I have a job for the Atlanta based AUDL team the Atlanta Hustle. I think my title is technically "advance scout" which basically means I'm going to look at film and try to give assessment docs to the coach so he can map out practices and strategy.
Anyway, the GM is a numbers guy, so I think I'll need some numbers/video to back up my assessments. Good thing the later is my strong suit. The former I need some work on, so that is what I have been doing recently.
I have a poor relationship with ultimate statistics. I loved the work that Ultiworld did a long time ago through tracking every flipping pass in NexGen games. But that app is dead, and I don't really know to do with a chart that shows me a team's scoring probability based on field position. I guess it could expose that a team is particularly weak in the coffin corner, but in general I don't know what else I can get from that information.
So this high school season, since I am a sub-called, I decided to play around with statistics for the team. We haven't been having our most successful year so I started tracking the number of unforced errors and the number of possessions. It hasn't really righted the ship, but it is interesting what the numbers show.
First a bit on "unforced errors." In order to get around the tricky subjectivity problem I decided that if the defense doesn't touch the disc it is an unforced error. There are some strange things that fall into that category that make the numbers hard to really analyze. For example a punt in the wind is considered an unforced error, as is a high stall punt that no one touches. Also a jump-ball that the defense doesn't actually touch (but they clearly influenced the play) counts as an unforced error. It would make sense to fix some of these issues, but then we get into the subjectivity of "was that a punt or a huck too far?" Or "how much did the defender actually influence that drop?" These are things that I want to avoid so I'm keeping it pure.
Basically unforced errors are possessions that end with you giving away the disc, which means you aren't making the defense take it from you, which is a bad thing . . . right? So I took the number of unforced errors, divided by the number of possessions and we now have UE% which tells us the percentage of possessions that end in unforced error.
For Paideia that number was frighteningly high (~50% or more at times) which pointed out how we were really beating ourselves. If we could improve on that number then we would at least be asking more of our opponent. I don't want to get into Paideia's season, but it has been having a good impact. One other thing I was able to track was what I am calling our "Conversion Rate" which is just the number of possessions divided by the number of scores. An average of this over multiple games tells us how many times we need the disc (on average) in order to score.
Here is where I feel like I got into something that was useful, tracking possessions. In the past many teams have been concerned with offensive holds and defensive breaks. But a defensive break that requires 4 possessions to score isn't the same as break that only takes one. I think moving away from line-based statistics and moving toward possession based statistics will offer some new insights to analyzing the sport.
After playing with this for a little bit I wondered what was a reasonable UE%? Did it change per level of play? So I set off looking at college games from this season. I have made it through just over 20 games and here is what I have found.
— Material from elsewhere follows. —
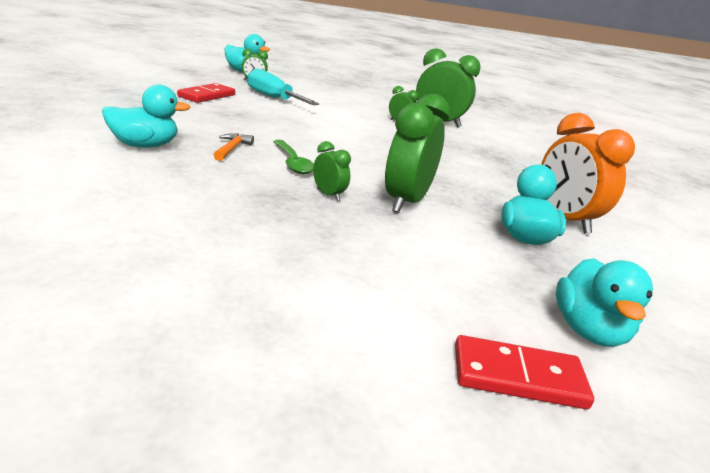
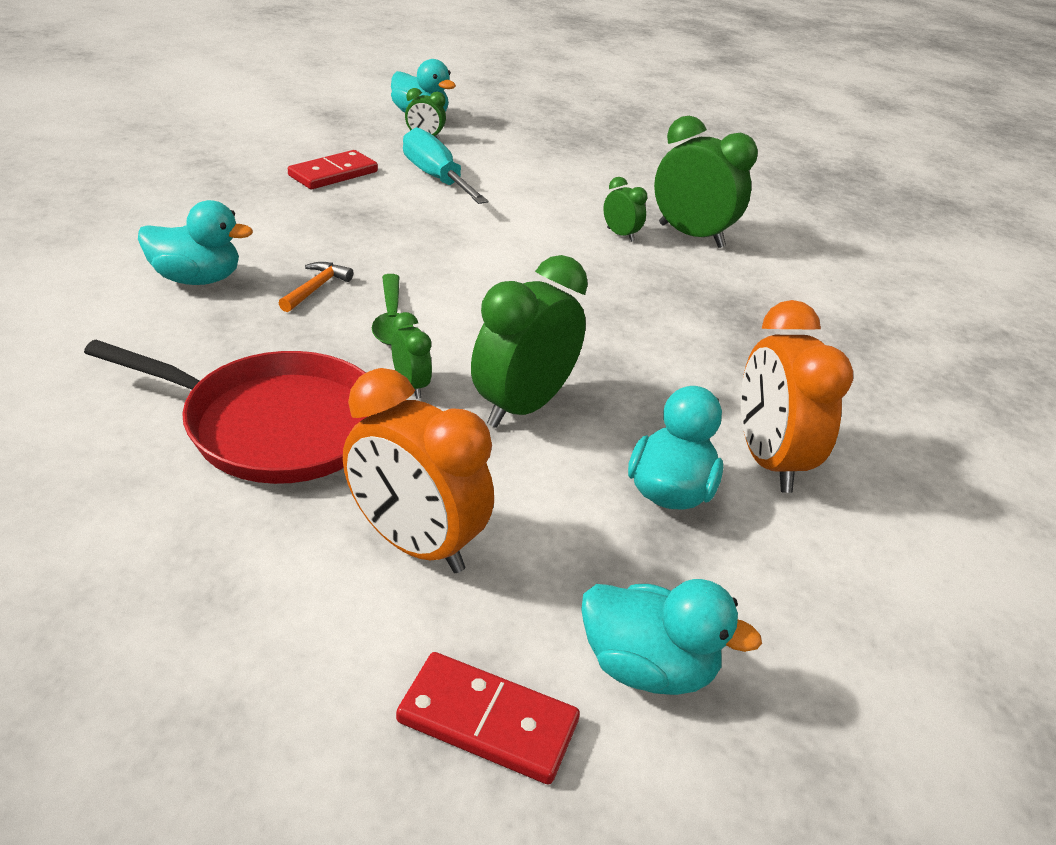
camera: 15 degrees right, 10 degrees up
turquoise duck [556,258,653,347] -> turquoise duck turned 90 degrees counterclockwise [581,579,762,695]
none -> red pan [84,340,368,484]
none -> orange clock [343,368,494,573]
The average UE% of the games that Ultiworld has filmed is around 30.79%. The funny thing is that the average for a winning team isn't any lower than that of a losing team (30.75% vs 30.83%). What is even more interesting is winning the UE% battle isn't a good indicator of success. Plenty of teams have won their games despite having a worse UE% than their opponent. I guess this would speak to the idea of there being "good" turnovers. This metric still gives us a glimpse of how many times on average a good/elite college team will just give you the disc back. Looking at the similar numbers for the college women's game and the club games might provide more support for what we assume (better levels of play make fewer "mistakes").
The real insight came from conversion rate. First of all, looking at the conversion rate of a single game is boring. Because possessions for each team are never more than one away from each other if you win the game you won the conversion rate. This is one of the things I hate about certain statistics like "breaks" and "turns." Guess what, if you get more breaks than your opponent you won the game. If you commit fewer turns, you won the game.
But this metric did offer some insight over a number of games. For example, there seems to be a clear line between the best teams and the next step down. Elite teams (Pitt, Oregon, UNCW) have a conversion rate that is typically sub 2.00. Other teams tend to operate above that mark, with some of the worst being as high as 3+ (which is where my high school team operates at times). It is no surprise that the average for winning teams would be lower than that for losing teams. Conversion Rate basically tells you the number of possessions you need to score (on average) so winning means a lower number. The winning teams have an average of 2.06 while the losing teams have an average of 2.47. There are some teams that lose with a CR below 2. Those are typically good, or at least efficient, games.
What I'm curious about now is how good a predictor average CR for a pair of teams is for the game's outcome. In general does the team with the lowest CR win future games. How should standard deviation of CR play into that calculation. Washington has a poor CR (2.41) but was able to post one sub-2.0 number. Could they get hot and beat an elite team by putting up their best efficiency number (1.83). Pitt (1.76!) has a fairly stable CR, so the likelihood of getting a "bad" game out of them seems low.
I feel like there is some room for innovation there. Given enough data we could look at the effect a "good defensive team's"impact on opponent's CR as compared to that opponent's average CR. Anyway, I have to go. Hopefully I didn't ramble too much.